### Problems and tasks
• 1. In the blog post, what does James MacQuarrie say he must have pictures of?
• 2. Duplicate the blog post from "Pat my dear" up to and including "the cheap ladies..".

### Given text
•••••
Things to do before we leave: Get tailored suits, get acupuncture, get a tattoo. Don't worry Dad, it'll be tasteful. And big! They're cheap here.

Will keep you updated.

-P

9 comments:

James MacQuarrie said...

Hey, son ... the only tasteful tattoo is the one you DIDN't get. That's my two cents worth ... which will probably buy you a tattoo in Thailand. Then there's the small issue of potentially contaminated needles. Bargain or not, I do NOT think it's a good idea. Okay, enough ranting. Sounds like fun, MUST have pictures of my bald son on an elephant, so make that a priority, Okay? Thanks for the blog. lymy

caleigh said...

Hey there punk.
You sure are quickly becoming the great world traveller, and I must say I am quite jealous. I am glad you are keeping the ones stuck in edmonton up to date. The cheap shopping sounds right up my alley. Ha bringing me home a cheap souvineer?? Just kidding. Keep up the crazy adventures. Can't wait for the BALD?! pictures. And as for the tattoo... Sweet. haha make it amazing.
-Calegh

James MacQuarrie said...

all of those who wish to stay on my Christmas list -- or ever GET there -- must stop referring to a "SWEET" tattoo. Just a friendly reminder. Ho. Ho. Ho.

Josh said...

Yeah, I agree with your dad. There is no way the needles are sanitized. Up 600 baht and gin to 1000? this is my kind of trip.

Renee said...

Pat my dear - have a Hep vac (A, B and C) after your tattoo and I'm sure you'll be fine. :) j/k I'd only for something traditional-esque if I were you, but that might be a little more painful than the conventional 'needle' method.

Good boy....keep AWAY from the cheap ladies..

Now I will stare at the computer screen, pout and wish I was where you are currently...sans hairy (prickly) elephant.
•••••
### Data records
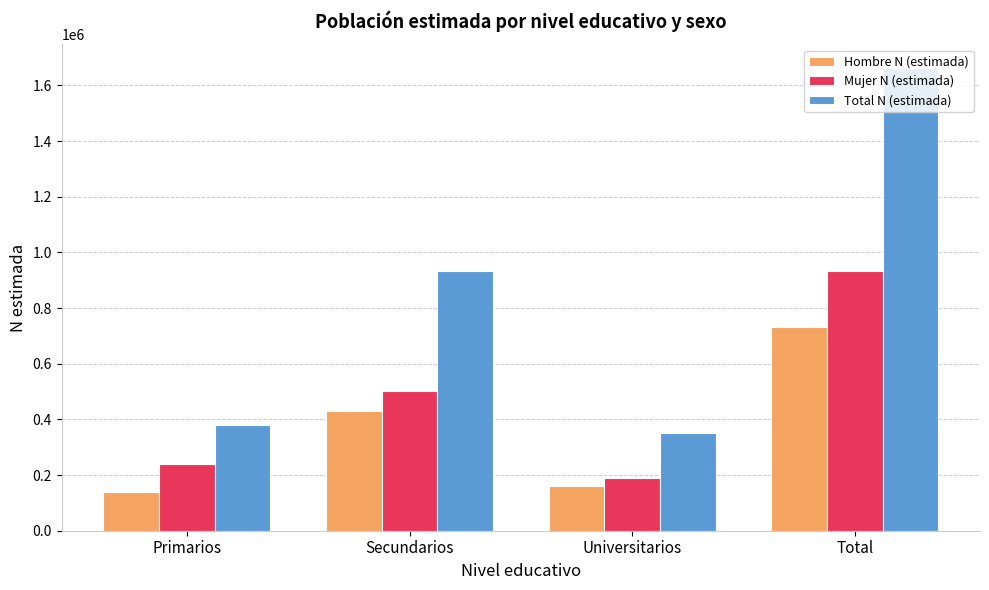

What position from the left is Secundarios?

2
•••••
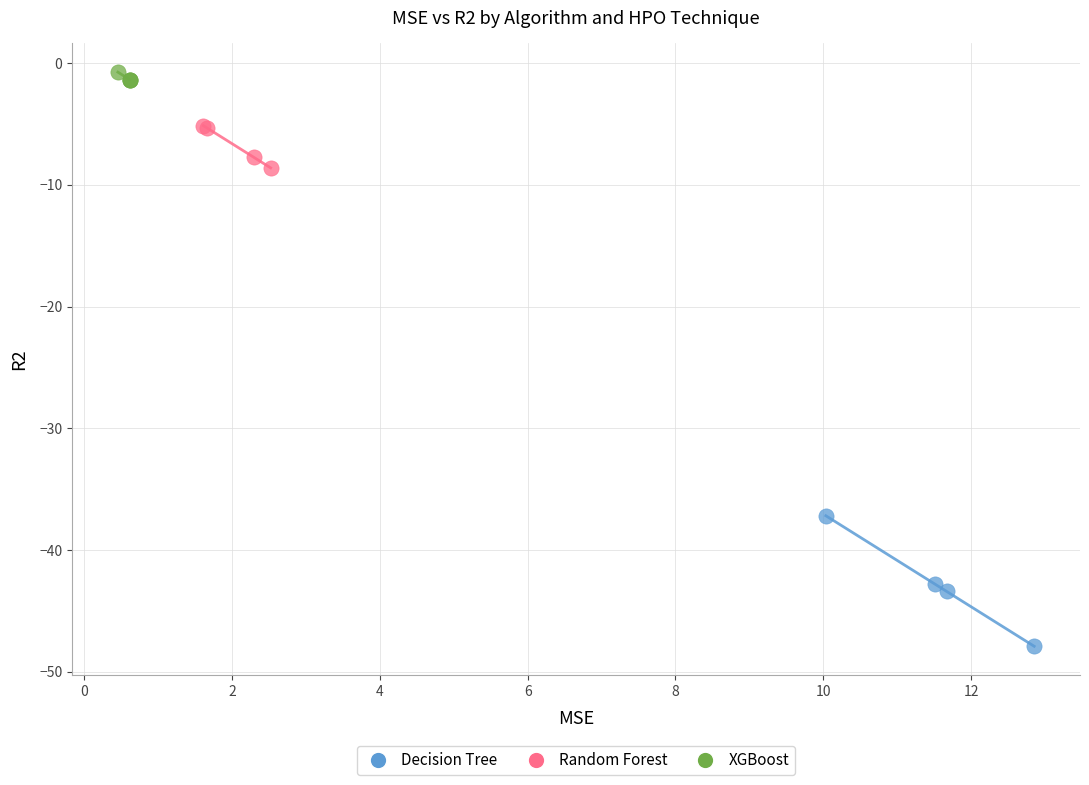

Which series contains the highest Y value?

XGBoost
•••••
### Responses to the exercise
• 1. Pictures of his bald son on an elephant.

• 2.
Pat my dear - have a Hep vac (A, B and C) after your tattoo and I'm sure you'll be fine. :) j/k I'd only for something traditional-esque if I were you, but that might be a little more painful than the conventional 'needle' method.

Good boy....keep AWAY from the cheap ladies..